Abre el turno de preguntas antes de la reunión, no al final
Las preguntas escritas durante la presentación tienen veinte minutos para recoger votos, así que cuando miras la lista ya está ordenada por lo que la empresa más quiere que se responda. Preguntarle a una sala callada en el minuto cincuenta y cinco es preguntar quién quiere ir primero.
Responde la pregunta más votada, sea la que sea
Un contador de votos en pantalla es una promesa pública. Saltarse la más alta por otra más fácil lo ve cada persona que la votó, y le enseña a la sala que ese orden es decorativo. El mes que viene no se molestarán en votar.
Lee la pregunta incisiva tal y como está escrita
Suavizar «por qué se hizo la reorganización así» hasta convertirlo en «una pregunta sobre la estructura» es evidente para todos los que votaron la original. Leerla literal, con su redacción incómoda incluida, es casi todo lo que hace que se haga la siguiente.

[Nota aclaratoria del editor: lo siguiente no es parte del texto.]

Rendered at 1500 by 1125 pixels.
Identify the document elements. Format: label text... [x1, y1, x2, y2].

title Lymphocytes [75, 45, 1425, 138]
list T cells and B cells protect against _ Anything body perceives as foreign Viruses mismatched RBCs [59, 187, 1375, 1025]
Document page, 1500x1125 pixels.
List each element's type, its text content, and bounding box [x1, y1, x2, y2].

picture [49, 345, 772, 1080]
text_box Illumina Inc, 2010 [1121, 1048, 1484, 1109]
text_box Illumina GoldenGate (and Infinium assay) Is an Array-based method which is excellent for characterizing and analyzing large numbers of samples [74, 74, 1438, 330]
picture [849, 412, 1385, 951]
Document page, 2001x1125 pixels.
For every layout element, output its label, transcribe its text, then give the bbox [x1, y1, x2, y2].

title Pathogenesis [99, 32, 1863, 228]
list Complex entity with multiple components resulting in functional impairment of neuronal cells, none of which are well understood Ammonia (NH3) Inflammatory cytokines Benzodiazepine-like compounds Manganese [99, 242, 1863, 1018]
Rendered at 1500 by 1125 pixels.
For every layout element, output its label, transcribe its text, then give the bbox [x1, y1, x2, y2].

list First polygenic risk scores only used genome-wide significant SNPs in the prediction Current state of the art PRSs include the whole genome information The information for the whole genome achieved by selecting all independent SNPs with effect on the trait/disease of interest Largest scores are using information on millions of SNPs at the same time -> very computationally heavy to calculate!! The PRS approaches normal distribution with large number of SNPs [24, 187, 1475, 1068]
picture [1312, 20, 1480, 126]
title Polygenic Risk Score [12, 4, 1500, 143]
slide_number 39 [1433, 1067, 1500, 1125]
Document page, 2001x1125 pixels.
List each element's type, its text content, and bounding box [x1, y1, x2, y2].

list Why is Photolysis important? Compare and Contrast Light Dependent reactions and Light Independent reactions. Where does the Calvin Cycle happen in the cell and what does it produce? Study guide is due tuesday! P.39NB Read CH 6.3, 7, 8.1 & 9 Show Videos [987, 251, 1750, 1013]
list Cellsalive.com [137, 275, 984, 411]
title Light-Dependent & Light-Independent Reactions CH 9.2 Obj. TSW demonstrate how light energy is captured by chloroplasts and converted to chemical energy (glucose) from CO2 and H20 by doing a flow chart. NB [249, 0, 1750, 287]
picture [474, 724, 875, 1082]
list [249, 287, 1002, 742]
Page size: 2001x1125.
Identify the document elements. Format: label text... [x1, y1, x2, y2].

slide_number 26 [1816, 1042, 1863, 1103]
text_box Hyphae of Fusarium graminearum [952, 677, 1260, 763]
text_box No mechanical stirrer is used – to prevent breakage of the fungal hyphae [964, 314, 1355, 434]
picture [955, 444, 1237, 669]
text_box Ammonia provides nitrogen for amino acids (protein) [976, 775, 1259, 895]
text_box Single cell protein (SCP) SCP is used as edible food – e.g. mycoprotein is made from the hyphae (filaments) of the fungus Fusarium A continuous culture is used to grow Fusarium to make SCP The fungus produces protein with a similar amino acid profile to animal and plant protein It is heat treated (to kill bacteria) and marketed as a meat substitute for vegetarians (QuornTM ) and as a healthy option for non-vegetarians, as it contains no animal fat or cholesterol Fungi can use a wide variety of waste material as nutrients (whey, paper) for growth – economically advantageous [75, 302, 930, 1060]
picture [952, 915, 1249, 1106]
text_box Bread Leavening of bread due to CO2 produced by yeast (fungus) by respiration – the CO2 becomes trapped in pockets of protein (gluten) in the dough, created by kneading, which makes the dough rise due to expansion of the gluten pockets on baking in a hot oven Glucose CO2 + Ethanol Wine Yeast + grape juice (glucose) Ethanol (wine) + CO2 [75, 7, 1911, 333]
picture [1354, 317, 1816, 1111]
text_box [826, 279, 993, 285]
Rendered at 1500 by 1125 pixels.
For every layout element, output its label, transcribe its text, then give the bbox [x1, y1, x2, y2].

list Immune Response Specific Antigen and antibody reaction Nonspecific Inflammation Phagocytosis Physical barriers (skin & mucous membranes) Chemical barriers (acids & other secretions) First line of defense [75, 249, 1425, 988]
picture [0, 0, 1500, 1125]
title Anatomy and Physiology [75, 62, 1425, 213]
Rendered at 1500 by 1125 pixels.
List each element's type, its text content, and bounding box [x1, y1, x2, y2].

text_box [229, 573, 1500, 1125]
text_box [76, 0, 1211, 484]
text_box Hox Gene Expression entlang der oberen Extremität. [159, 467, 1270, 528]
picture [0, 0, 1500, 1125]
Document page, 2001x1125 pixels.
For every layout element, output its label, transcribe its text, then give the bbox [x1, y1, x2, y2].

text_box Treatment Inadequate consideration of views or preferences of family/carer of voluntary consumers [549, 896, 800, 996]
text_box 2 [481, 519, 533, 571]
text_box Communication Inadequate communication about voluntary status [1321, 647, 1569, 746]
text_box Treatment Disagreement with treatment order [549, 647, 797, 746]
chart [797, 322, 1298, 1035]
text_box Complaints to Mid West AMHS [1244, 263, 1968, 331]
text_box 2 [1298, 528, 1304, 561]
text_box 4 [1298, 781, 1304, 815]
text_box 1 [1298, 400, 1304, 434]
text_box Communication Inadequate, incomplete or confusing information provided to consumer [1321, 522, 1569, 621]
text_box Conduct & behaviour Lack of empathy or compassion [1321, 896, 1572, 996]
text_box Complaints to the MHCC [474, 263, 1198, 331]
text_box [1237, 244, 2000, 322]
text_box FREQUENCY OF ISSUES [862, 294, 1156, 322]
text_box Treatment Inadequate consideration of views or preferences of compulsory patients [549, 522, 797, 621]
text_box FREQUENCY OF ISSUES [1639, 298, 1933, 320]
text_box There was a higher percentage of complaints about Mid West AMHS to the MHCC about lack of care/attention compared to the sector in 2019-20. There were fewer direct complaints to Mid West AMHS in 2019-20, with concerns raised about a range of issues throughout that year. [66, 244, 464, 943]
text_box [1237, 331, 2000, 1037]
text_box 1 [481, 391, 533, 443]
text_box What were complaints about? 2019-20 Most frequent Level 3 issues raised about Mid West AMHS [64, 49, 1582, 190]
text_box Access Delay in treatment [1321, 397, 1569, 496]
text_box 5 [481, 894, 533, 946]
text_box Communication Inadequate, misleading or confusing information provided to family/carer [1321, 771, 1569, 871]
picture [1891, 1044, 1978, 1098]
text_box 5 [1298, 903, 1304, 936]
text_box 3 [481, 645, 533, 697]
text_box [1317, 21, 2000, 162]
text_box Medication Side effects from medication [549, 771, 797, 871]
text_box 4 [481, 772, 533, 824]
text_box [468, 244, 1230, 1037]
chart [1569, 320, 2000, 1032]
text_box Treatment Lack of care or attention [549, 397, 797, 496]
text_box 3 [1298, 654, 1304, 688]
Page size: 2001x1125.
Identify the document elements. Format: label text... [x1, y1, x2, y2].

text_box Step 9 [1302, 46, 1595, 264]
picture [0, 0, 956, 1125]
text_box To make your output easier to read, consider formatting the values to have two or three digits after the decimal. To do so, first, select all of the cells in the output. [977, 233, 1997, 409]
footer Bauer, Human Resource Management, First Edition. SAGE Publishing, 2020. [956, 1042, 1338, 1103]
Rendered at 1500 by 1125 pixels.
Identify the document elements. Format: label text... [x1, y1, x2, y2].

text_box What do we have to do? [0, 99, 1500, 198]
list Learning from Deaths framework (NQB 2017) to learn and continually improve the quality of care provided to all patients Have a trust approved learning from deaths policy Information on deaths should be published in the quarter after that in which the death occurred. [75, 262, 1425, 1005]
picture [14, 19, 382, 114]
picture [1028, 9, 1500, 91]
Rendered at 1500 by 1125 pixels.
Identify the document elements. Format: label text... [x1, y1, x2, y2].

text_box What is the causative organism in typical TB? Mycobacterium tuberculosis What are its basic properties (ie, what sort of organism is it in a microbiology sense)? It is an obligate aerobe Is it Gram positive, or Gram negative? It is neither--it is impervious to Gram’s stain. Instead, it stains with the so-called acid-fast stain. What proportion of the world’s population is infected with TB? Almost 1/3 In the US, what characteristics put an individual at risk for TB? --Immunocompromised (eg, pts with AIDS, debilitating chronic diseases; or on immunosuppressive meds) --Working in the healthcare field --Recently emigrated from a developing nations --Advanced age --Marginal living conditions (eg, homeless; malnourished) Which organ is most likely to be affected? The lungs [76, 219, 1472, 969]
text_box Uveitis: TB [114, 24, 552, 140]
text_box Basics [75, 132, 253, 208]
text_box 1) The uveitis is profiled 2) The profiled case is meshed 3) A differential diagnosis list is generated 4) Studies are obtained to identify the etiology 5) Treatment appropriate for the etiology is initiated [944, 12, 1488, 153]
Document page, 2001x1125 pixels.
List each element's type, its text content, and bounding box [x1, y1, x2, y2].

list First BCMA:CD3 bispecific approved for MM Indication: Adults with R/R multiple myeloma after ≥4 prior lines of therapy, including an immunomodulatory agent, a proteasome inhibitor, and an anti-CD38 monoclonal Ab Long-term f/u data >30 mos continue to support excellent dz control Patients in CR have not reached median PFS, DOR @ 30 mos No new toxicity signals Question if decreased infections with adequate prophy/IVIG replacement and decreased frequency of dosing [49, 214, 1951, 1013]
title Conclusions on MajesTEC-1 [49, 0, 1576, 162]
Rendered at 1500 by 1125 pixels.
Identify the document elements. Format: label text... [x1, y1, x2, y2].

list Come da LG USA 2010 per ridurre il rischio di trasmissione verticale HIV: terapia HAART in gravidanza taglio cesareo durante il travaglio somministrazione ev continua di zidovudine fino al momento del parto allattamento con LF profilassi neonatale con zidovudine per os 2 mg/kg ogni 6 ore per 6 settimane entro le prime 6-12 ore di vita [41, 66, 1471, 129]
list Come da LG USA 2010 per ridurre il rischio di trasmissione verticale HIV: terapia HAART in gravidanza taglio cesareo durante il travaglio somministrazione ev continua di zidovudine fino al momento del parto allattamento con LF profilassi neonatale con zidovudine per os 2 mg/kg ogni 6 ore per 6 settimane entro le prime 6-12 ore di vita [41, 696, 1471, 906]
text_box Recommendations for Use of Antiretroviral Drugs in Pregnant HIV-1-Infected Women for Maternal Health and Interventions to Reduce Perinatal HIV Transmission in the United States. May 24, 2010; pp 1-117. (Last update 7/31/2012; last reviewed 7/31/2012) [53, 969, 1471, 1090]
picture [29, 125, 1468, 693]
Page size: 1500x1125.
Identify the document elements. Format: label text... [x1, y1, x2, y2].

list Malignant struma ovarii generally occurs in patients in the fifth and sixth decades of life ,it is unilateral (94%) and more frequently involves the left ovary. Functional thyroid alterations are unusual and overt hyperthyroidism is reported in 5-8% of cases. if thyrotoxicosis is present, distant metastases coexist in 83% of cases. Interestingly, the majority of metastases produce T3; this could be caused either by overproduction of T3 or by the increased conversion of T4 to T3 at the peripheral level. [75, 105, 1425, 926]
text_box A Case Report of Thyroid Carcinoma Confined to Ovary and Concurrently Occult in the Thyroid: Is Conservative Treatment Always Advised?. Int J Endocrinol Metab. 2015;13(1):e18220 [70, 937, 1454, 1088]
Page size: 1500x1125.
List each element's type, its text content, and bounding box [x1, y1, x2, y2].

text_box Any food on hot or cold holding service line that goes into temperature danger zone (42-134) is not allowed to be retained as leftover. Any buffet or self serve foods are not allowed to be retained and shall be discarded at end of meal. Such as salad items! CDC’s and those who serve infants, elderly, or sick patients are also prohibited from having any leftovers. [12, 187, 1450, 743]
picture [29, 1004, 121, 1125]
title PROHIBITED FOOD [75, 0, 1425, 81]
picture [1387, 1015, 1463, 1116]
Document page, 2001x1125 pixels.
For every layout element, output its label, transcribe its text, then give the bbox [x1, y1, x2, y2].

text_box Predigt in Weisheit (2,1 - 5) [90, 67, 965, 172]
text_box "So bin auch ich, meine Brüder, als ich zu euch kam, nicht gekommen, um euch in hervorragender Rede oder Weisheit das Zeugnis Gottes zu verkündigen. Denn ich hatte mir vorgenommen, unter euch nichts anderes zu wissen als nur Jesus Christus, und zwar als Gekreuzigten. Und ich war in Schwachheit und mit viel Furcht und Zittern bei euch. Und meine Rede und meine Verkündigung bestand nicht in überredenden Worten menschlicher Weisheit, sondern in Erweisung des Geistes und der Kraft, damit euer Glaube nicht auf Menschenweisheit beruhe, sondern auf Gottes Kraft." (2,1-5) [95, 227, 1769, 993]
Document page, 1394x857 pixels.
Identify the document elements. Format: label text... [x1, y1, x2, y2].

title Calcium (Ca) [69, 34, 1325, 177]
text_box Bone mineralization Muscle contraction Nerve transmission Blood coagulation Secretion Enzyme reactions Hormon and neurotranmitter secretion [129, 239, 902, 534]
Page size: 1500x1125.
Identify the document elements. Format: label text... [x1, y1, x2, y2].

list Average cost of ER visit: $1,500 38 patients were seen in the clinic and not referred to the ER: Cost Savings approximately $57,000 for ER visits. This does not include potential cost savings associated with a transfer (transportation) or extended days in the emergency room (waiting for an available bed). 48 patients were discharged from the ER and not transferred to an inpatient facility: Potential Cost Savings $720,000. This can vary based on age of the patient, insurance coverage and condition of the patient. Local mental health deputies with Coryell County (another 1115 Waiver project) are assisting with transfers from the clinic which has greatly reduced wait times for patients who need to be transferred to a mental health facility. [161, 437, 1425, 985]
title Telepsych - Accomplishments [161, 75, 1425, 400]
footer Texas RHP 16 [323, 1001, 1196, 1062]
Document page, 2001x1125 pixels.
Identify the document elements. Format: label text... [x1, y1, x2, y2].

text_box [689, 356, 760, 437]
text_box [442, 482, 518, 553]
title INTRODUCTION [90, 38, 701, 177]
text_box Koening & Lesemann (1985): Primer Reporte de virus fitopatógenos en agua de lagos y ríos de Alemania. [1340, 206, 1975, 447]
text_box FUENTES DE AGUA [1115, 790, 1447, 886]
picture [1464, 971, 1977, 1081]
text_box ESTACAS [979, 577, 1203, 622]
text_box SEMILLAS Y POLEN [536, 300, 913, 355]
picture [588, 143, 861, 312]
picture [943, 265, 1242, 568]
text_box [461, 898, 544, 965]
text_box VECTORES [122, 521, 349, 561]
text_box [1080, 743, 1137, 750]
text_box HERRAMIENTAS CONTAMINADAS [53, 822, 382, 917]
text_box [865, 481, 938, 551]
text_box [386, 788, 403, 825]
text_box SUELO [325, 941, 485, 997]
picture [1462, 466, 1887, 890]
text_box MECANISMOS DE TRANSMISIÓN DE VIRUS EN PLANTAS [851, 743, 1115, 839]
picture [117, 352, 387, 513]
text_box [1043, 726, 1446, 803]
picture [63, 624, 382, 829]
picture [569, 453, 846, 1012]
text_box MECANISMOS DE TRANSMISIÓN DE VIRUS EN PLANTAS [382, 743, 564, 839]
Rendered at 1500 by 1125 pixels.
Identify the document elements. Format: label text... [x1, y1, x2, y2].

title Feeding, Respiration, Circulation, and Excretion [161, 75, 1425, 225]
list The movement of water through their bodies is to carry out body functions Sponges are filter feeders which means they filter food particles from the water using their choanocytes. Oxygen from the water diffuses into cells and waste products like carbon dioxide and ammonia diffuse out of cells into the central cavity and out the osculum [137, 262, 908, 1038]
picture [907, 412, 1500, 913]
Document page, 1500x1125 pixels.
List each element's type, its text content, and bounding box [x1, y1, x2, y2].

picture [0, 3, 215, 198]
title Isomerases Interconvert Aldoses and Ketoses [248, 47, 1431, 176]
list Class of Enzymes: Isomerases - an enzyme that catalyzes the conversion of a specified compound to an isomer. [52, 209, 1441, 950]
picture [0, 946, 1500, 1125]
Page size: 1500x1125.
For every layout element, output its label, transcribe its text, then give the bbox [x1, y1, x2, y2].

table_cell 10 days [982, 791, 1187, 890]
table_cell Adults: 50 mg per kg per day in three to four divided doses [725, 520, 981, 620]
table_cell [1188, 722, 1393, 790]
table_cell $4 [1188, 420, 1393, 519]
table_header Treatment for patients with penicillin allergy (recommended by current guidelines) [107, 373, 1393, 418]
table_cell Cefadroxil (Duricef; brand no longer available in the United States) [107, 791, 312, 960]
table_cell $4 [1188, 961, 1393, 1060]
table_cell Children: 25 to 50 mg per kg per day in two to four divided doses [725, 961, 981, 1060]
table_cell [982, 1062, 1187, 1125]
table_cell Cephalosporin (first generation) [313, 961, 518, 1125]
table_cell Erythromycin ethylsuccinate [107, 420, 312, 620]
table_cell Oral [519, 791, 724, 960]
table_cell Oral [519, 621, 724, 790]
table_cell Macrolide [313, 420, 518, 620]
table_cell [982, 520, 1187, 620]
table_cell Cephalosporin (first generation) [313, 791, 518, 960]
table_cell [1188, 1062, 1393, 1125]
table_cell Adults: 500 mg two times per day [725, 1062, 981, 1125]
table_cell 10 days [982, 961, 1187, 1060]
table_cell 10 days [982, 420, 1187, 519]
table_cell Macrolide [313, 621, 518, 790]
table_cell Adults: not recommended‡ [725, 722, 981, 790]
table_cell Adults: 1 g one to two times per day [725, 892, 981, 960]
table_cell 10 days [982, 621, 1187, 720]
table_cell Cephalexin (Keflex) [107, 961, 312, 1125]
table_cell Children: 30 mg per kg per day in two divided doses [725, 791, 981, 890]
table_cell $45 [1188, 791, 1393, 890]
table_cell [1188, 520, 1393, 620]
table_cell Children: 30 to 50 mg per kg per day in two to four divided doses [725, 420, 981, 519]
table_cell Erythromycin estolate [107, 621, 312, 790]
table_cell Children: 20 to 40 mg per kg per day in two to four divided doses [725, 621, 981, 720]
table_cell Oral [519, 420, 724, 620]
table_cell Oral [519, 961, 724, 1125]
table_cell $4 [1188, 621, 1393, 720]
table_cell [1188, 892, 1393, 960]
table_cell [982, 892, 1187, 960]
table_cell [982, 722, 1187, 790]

Nunca adivines quién mandó una pregunta anónima
Una sola broma sobre quién la habrá escrito basta para acabar con las preguntas anónimas para siempre. Trata la ausencia de nombre como el objetivo del ejercicio y no como un acertijo que resolver en voz alta.
Di el código en voz alta para quien está en una pantalla
La mitad de tu público está en una videollamada y no puede escanear un código pegado a la pared de una sala en la que no está. Pon el código en una diapositiva que se quede fija entre preguntas, y léelo una vez al principio y otra a mitad para los que llegan tarde.
Deja el turno de preguntas abierto cuando dejes de hablar
La pregunta que la gente quería hacer suele llegar diez minutos después de terminar la llamada, cuando están de vuelta en su mesa y nadie los mira escribir. Responde por escrito las que queden y mándalas a todos.